Single by Soccer Mommy

from the album Clean
- Released: July 16, 2018
- Studio: Alex the Great Recording (Nashville, Tennessee)
- Length: 4:43
- Label: Fat Possum
- Songwriter: Sophie Allison
- Producer: Gabe Wax

Soccer Mommy singles chronology
| "Cool" (2018) | "Scorpio Rising" (2018) | "Henry" (2018) |

= Scorpio Rising (Soccer Mommy song) =

"Scorpio Rising" is a 2018 song by American indie rock singer-songwriter Sophie Allison, under the moniker Soccer Mommy. It was released as the third and final single from her debut studio album Clean.

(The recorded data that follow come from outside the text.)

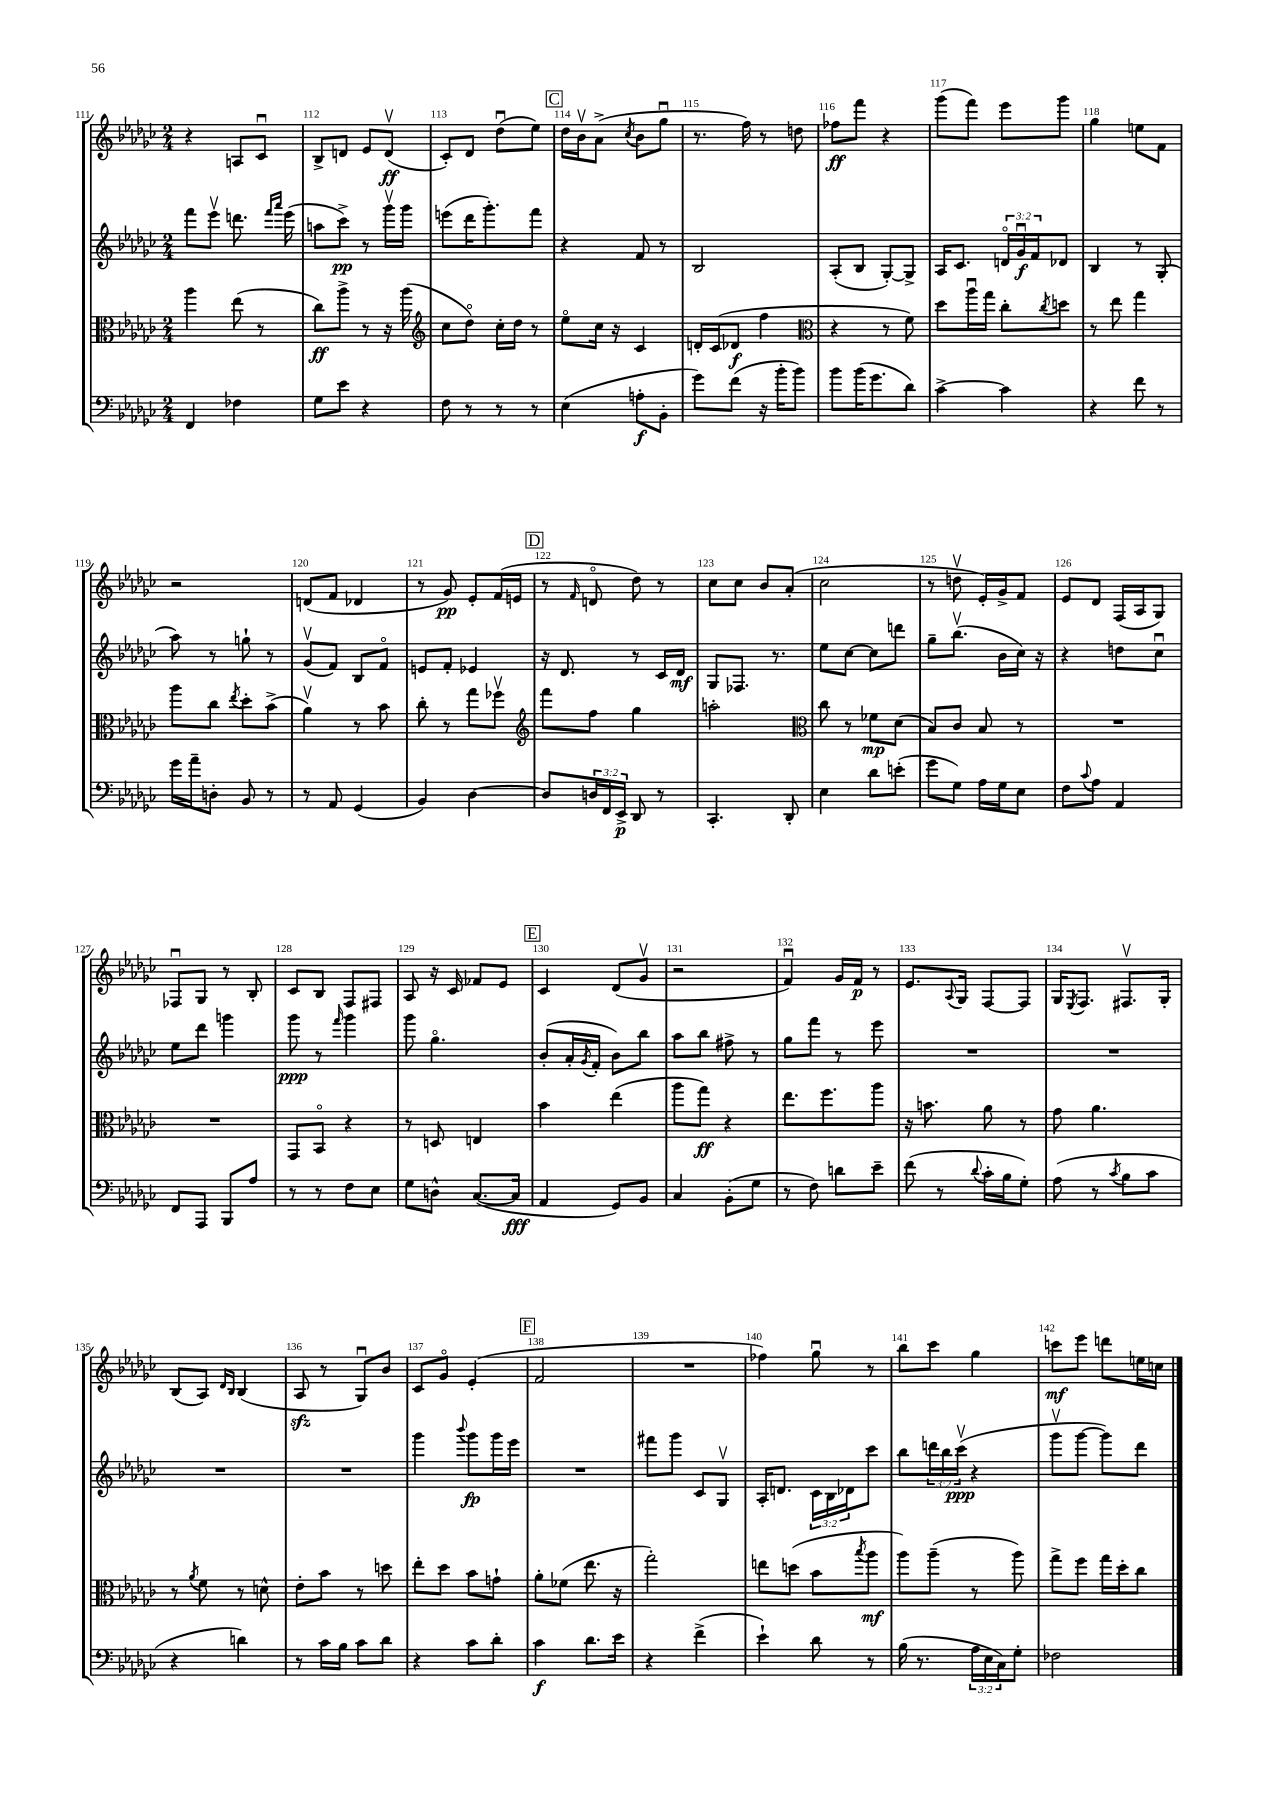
<<
\new StaffGroup <<
\new Staff = "s0" {
    \clef treble \key ges \major \numericTimeSignature \time 2/4
    r4 a8 ces'8\downbow |
    bes8-> d'8 ees'8 d'8\upbow\ff( |
    ces'8-.) des'8 des''8\downbow( ees''8) |
    \mark \markup { \box "C" } des''16 bes'16\upbow aes'8->( \acciaccatura { ces''8 } bes'8 ges''8\downbow |
    r8. f''16) r8 d''8 |
    fes''8\ff f'''8 r4 |
    ges'''8( f'''8) ees'''8 ges'''8 |
    ges''4 e''8 f'8 |
    r2 |
    d'8( f'8 des'4 |
    r8 ges'8\pp) ees'8-. f'16( e'16 |
    \mark \markup { \box "D" } r8 \grace { f'16 } d'8\flageolet des''8) r8 |
    ces''8 ces''8 bes'8 aes'8-.( |
    ces''2 |
    r8 d''8\upbow ees'16-.) ges'16-> f'8 |
    ees'8 des'8 f16( aes16 ges8) |
    fes8\downbow ges8 r8 bes8-. |
    ces'8 bes8 f8 fis8 |
    aes8 r16 ces'16 fes'8 ees'8 |
    \mark \markup { \box "E" } ces'4 des'8( ges'8\upbow |
    r2 |
    f'4\downbow) ges'16 f'16\p r8 |
    ees'8. \appoggiatura { aes8 } ges16 f8~ f8 |
    ges16 \acciaccatura { ees8 } f8. fis8.\upbow ges16-. |
    bes8( aes8) \grace { des'16 bes16 } bes4( |
    aes8\sfz r8 ges8\downbow) bes'8 |
    ces'8 ges'8\flageolet ees'4-.( |
    \mark \markup { \box "F" } f'2 |
    R2 |
    fes''4) ges''8\downbow r8 |
    bes''8 ces'''8 ges''4 |
    c'''8\mf ees'''8 d'''8 e''16 c''16 \bar "|." |
}
\new Staff = "s1" {
    \clef treble \key ges \major \numericTimeSignature \time 2/4 \override Staff.TupletNumber.text = #tuplet-number::calc-fraction-text
    f'''8 ees'''8\upbow d'''8. \grace { f'''16 aes'''16 } ees'''16( |
    a''8 ces'''8->\pp) r8 ges'''16\upbow ges'''16 |
    e'''8( des'''16 ges'''8.-.) f'''8 |
    \mark \markup { \box "C" } r4 f'8 r8 |
    bes2 |
    aes8-.( bes8 ges8~-.) ges8-> |
    aes16 ces'8. \tuplet 3/2 { d'16\flageolet ges'16\downbow\f f'16 } des'8 |
    bes4 r8 ges8-.( |
    aes''8) r8 g''8-! r8 |
    ges'8\upbow( f'8) bes8 f'8\flageolet |
    e'8 f'8-. ees'4 |
    \mark \markup { \box "D" } r16 des'8. r8 ces'16 des'16\mf |
    ges8 fes8. r8. |
    ees''8 ces''8~ ces''8 d'''8 |
    ges''8-- bes''8.\upbow( bes'16 ces''16) r16 |
    r4 d''8 ces''8\downbow |
    ees''8 des'''8 g'''4 |
    ges'''8\ppp r8 \grace { f'''16 } ges'''4 |
    ges'''8 ges''4.\flageolet |
    \mark \markup { \box "E" } bes'8-.( aes'16-. \acciaccatura { ges'8 } f'16-. bes'8) bes''8 |
    aes''8 bes''8 fis''8-> r8 |
    ges''8 f'''8 r8 ees'''8 |
    R2 |
    R2 |
    R2 |
    R2 |
    ges'''4 \appoggiatura { bes'''8 } ges'''8\fp ges'''16 ees'''16 |
    \mark \markup { \box "F" } R2 |
    fis'''8 ges'''8 ces'8 ges8\upbow |
    aes16-. d'8. \tuplet 3/2 { ces'16 bes16 des'16 } ces'''8 |
    bes''8 \tuplet 3/2 { d'''16 bes''16 ces'''16\upbow\ppp( } r4 |
    ges'''8\upbow ges'''8~ ges'''8) des'''8 \bar "|." |
}
\new Staff = "s2" {
    \clef alto \key ges \major \numericTimeSignature \time 2/4
    aes''4 ees''8( r8 |
    ces''8\ff) aes''8-> r8 r16 aes''16( |
    \clef treble ces''8 des''8\flageolet) ces''16-. des''16 r8 |
    \mark \markup { \box "C" } ees''8\flageolet ces''16 r16 ces'4 |
    d'16-. ces'16( des'8\f f''4 |
    \clef alto r4 r8 f'8) |
    des''8 aes''16\downbow ges''16 ces''8-. \acciaccatura { ces''8 } d''8 |
    r8 ees''8 ges''4 |
    aes''8 ces''8 \acciaccatura { ees''8 } des''8-. bes'8->( |
    aes'4\upbow) r8 bes'8 |
    ces''8-. r8 ges''8 fes''8\upbow |
    \mark \markup { \box "D" } \clef treble f'''8 f''8 ges''4 |
    a''2-. |
    \clef alto ces''8 r8 fes'8\mp des'8( |
    bes8) ces'8 bes8 r8 |
    R2 |
    R2 |
    ges,8 bes,8\flageolet r4 |
    r8 d8 e4 |
    \mark \markup { \box "E" } bes'4 ees''4( |
    aes''8 ges''8\ff) r4 |
    ees''8. f''8. aes''8 |
    r16 b'8. aes'8 r8 |
    ges'8 aes'4. |
    r8 \acciaccatura { aes'8 } f'8 r8 d'8-^ |
    ees'8-. bes'8 r8 d''8 |
    ees''8-. des''8 bes'8 g'8-! |
    \mark \markup { \box "F" } aes'8-. fes'8( ees''8. r16 |
    ges''2-.) |
    e''8 d''8( bes'8 \acciaccatura { bes''8 } aes''8\mf |
    aes''8) aes''8--( r8 aes''8) |
    ges''8-> f''8 ges''16 des''16-. ces''8 \bar "|." |
}
\new Staff = "s3" {
    \clef bass \key ges \major \numericTimeSignature \time 2/4 \override Staff.TupletNumber.text = #tuplet-number::calc-fraction-text
    f,4 fes4 |
    ges8 ees'8 r4 |
    f8 r8 r8 r8 |
    \mark \markup { \box "C" } ees4( a8-.\f bes,8-. |
    ges'8) f'8( r16 bes'16-. bes'8) |
    bes'8 bes'16( ges'8. des'8) |
    ces'4~-> ces'4 |
    r4 f'8 r8 |
    ges'16 aes'16-- d8-. bes,8 r8 |
    r8 aes,8 ges,4( |
    bes,4) des4~ |
    \mark \markup { \box "D" } des8 \tuplet 3/2 { d16 f,16 ees,16->\p } des,8 r8 |
    ces,4.-. des,8-. |
    ees4 des'8 e'8-.( |
    ges'8 ges8) aes16 ges16 ees8 |
    f8 \appoggiatura { ces'8 } aes8 aes,4 |
    f,8 aes,,8 bes,,8 aes8 |
    r8 r8 f8 ees8 |
    ges8 d8-^ ces8.~( ces16\fff |
    \mark \markup { \box "E" } aes,4 ges,8) bes,8 |
    ces4 bes,8-.( ges8 |
    r8 f8) d'8 ees'8-- |
    f'8( r8 \appoggiatura { des'8 } ces'16-. bes16 ges8-.) |
    aes8( r8 \acciaccatura { ces'8 } bes8 ces'8 |
    r4 d'4) |
    r8 ces'16 bes16 ces'8 des'8 |
    r4 ces'8 des'8-. |
    \mark \markup { \box "F" } ces'4\f des'8. ees'16 |
    r4 f'4->( |
    ees'4-!) des'8 r8 |
    bes16( r8. \tuplet 3/2 { aes16 ees16 ces16) } ges8-. |
    fes2 \bar "|." |
}
>>
>>
\layout { \context { \Score currentBarNumber = #111 \override BarNumber.break-visibility = ##(#f #t #t) barNumberVisibility = #all-bar-numbers-visible } }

== Composition and lyrics ==
Stereogum and The Fader both called the song the "centerpiece" of the album. The song continues the topic of puppy love explored in many of the album's other songs. Allison stated that the track was the most personal on the album. Musically, the song is described as "slow-building". The Fader said Allison's voice makes use of dynamics on the track, saying that it "crescendo[s] in tandem with her radiant guitars."

== Reception ==
The Fader referred to the line "I’m just a victim of changing planets / A Scorpio rising and my parents" as "a perfect shout-along lyric, one that feels both timeless and extremely of-the-moment." American singer-songwriter Phoebe Bridgers listed "Scorpio Rising" as among her favorite songs in a 2018 listicle published by The Line of Best Fit. She said that "the lyrics are so casually fucked up and sad, [...] and dropping the phrase 'Scorpio Rising' into a song is the most next level, amazing thing."